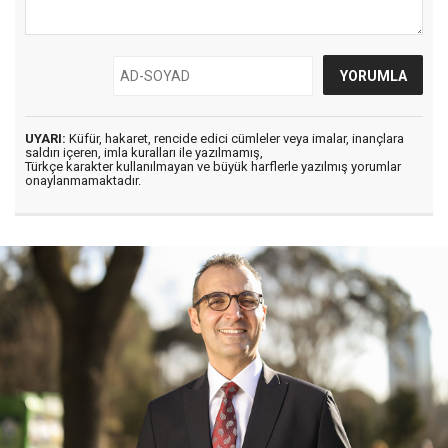
UYARI:
Küfür, hakaret, rencide edici cümleler veya imalar, inançlara
saldırı içeren, imla kuralları ile yazılmamış,
Türkçe karakter kullanılmayan ve büyük harflerle yazılmış yorumlar
onaylanmamaktadır.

Task goal: Once the pictures are set aside, please reproduce the remaining material word for word.

Answer space:
UYARI:
Küfür, hakaret, rencide edici cümleler veya imalar, inançlara
saldırı içeren, imla kuralları ile yazılmamış,
Türkçe karakter kullanılmayan ve büyük harflerle yazılmış yorumlar
onaylanmamaktadır.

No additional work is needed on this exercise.